Das Bundesgericht hebt ein Urteil des Obergerichts des Kantons Zürich wegen Verletzung des Anklageprinzips auf (6S.43/2006 vom 14.12.2006). Der Eidgenössischen Spielbankenkommission ESBK wurde zum Verhängnis, dass sie in der als Anklageschrift dienenden Überweisungsverfügung falsch zwischen Geldspielautomaten (Glücksspiel- oder Geschicklichkeitsspielautomaten) und Unterhaltungsspielautomaten abgegrenzt hatte (Art. 56 Abs. 1 lit. a und c SBG):

Die Überweisung der ESBK, die als Anklageschrift gilt, nennt zwar abschliessend die anwendbaren Strafbestimmungen (Art. 56 Abs. 1 lit. a und c SBG), doch entsprechen die vorangehenden Sachverhaltsdarstellungen in der Anklageschrift nicht den Tatbestandsmerkmalen dieser Straftatbestände. Es wird weder behauptet noch näher dargetan, dass die beschlagnahmten Geräte Glücks- und nicht blosse Geschicklichkeitsspielautomaten darstellten und auch nicht, dass sie zu Glücksspielen eingesetzt worden seien. Beim Glücksspielcharakter des Spielautomaten handelt es sich jedoch wie erläutert um ein wesentliches Tatbestandsmerkmal der eingeklagten Strafbestimmung,welches für die Abgrenzung des anwendbaren Rechts entscheidend ist. Dem Text der Überweisung lässt sich nicht entnehmen, dass die ESBK davon ausgeht, dass es sich bei den vom Beschwerdeführer eingesetzten Apparaten um Glücksspielautomaten handle. Sie vertritt vielmehr die Auffassung, dass der Beschwerdeführer die von ihr erwähnten Tatbestände von Art. 56 SBG unabhängig von der Qualifikation der Geräte als Glücks-, Geschicklichkeits- oderUnterhaltungsspielautomaten erfüllt. So führt
sie aus, die Verletzung von § 4 UGG werde mittelbar auch vom Bundesrecht erfasst, und Verletzungen der Pflicht zur Homologation stellten unabhängig von der Art des Geldspielautomaten eine Übertretung gemäss Art. 56 Abs. 1 lit. c SBG dar. Das Obergericht folgt dieser Auffassung angesichts des eindeutigen Wortlauts
der fraglichen Strafbestimmungen zwar zu Recht nicht. Es unterstellt indessen, die ESBK habe mit der Überweisung die Geräte zumindest indirekt als Glücksspielautomaten eingestuft. Diese Interpretation ist offensichtlich verfehlt, nachdem die Lückenhaftigkeit der Überweisung ihren Grund wie dargestellt in der unzutreffenden Auslegung von Art. 56 SBG hat (E. 1.5.1).

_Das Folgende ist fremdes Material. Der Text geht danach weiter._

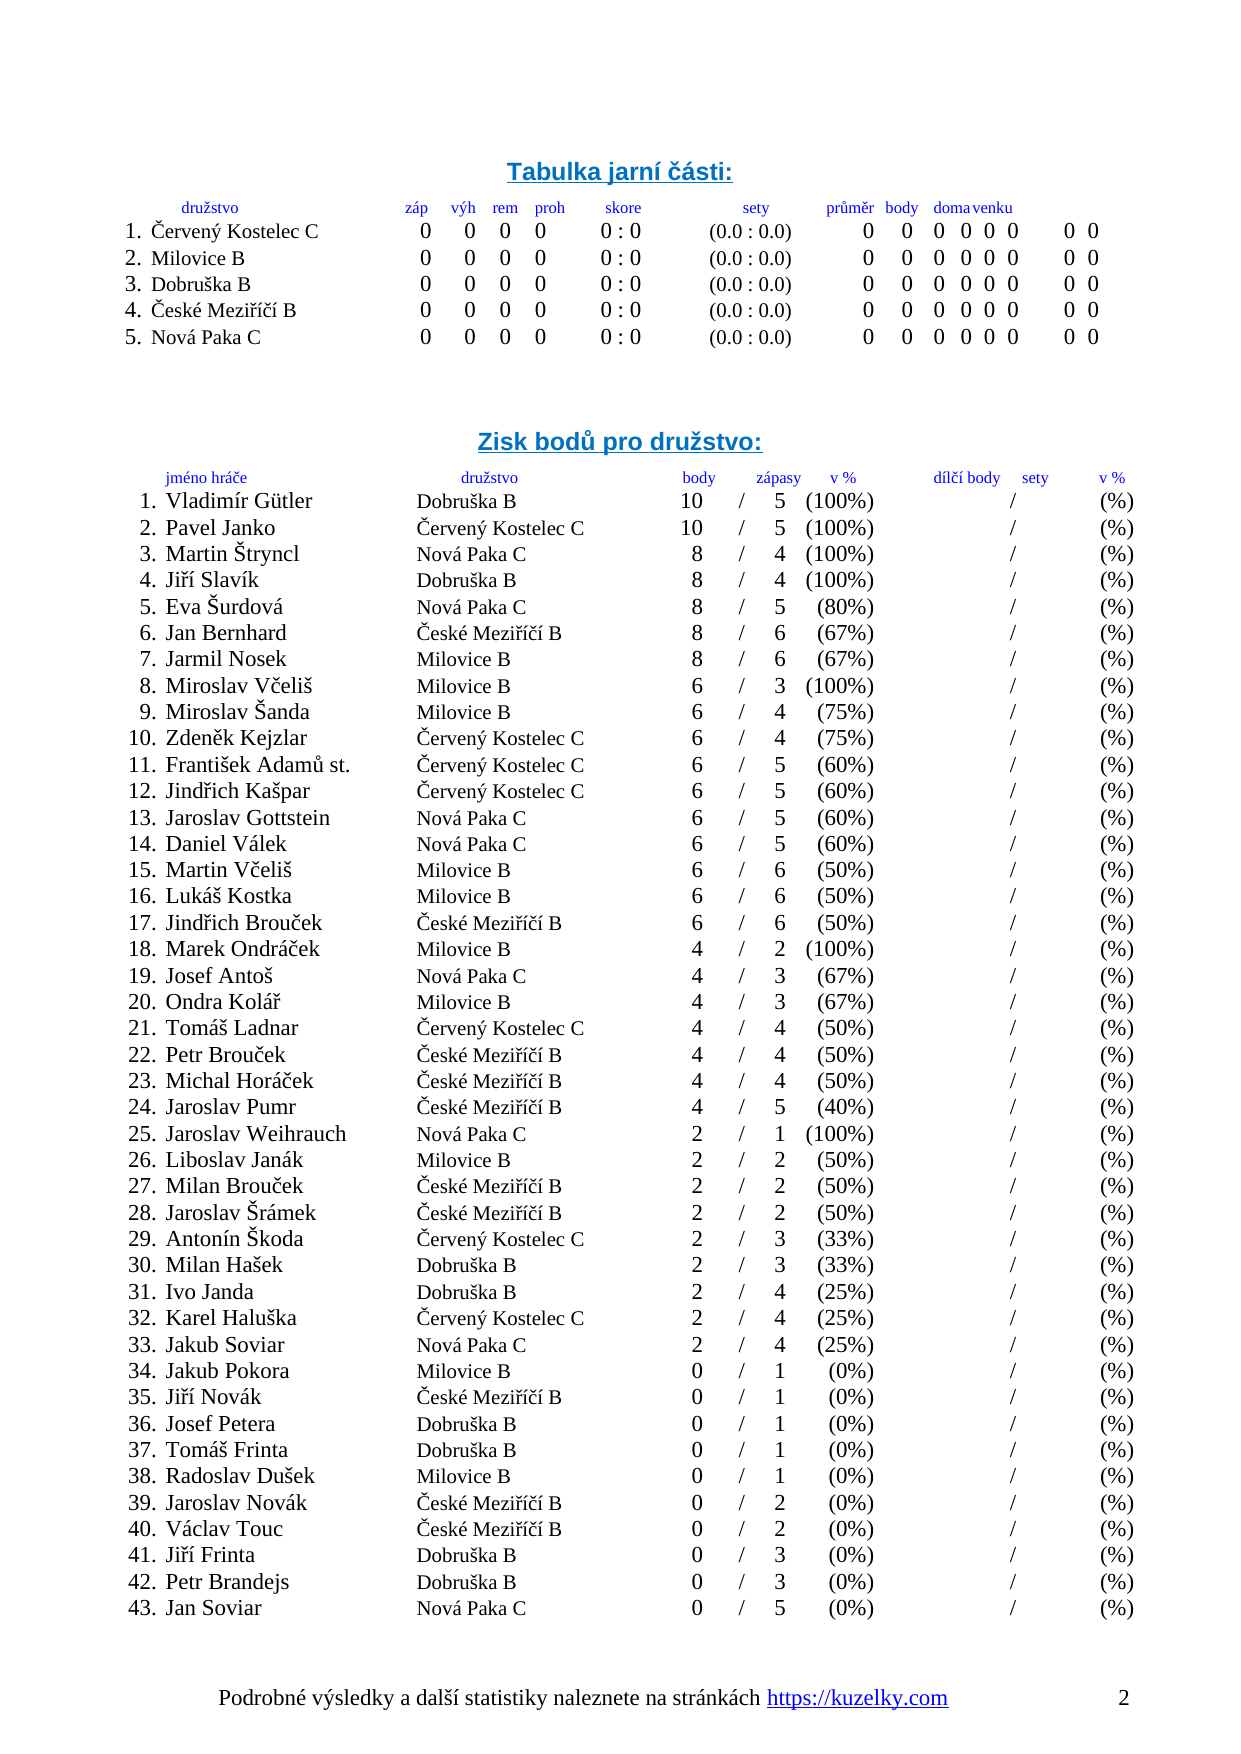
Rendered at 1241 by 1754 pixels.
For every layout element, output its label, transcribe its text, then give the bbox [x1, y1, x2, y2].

Bemerkenswert sind die Erläuterungen des Bundesgerichts zur Wiederholung des Verfahrens vor der Vorinstanz:

Im neuerlichen Verfahren wird die Anklagebehörde sowohl in Bezug auf lit. a als auch hinsichtlich lit. c von Art. 56 Abs. 1 SBG das Vorliegen von Glücksspiel zu behaupten und zu beweisen haben. Für den Fall, dass dieser Nachweis gelingen sollte, ist zu beachten, dass nur der vorsätzliche Betrieb von Glücksspielautomaten strafbar ist. Mangelndes Wissen um die Qualifikation der Geldspielautomaten ist dem Beschwerdeführer erst vorwerfbar ab dem Moment, in dem ihn auch eine Pflicht traf, die Zulässigkeit der betriebenen Automaten zu überprüfen (E. 1.5.3).

Hier ist mir nicht klar, wie die Anklage noch zu retten sein soll. Behauptungen und Beweise zu Themen, die gar nicht überwiesen sind, verletzen das Anklageprinzip doch erneut. Höchst bemerkenswert sind m.E. auch die Ausführungen zum subjektiven Tatbestand. Diesen Ansatz muss sich jeder Strafverteidiger merken.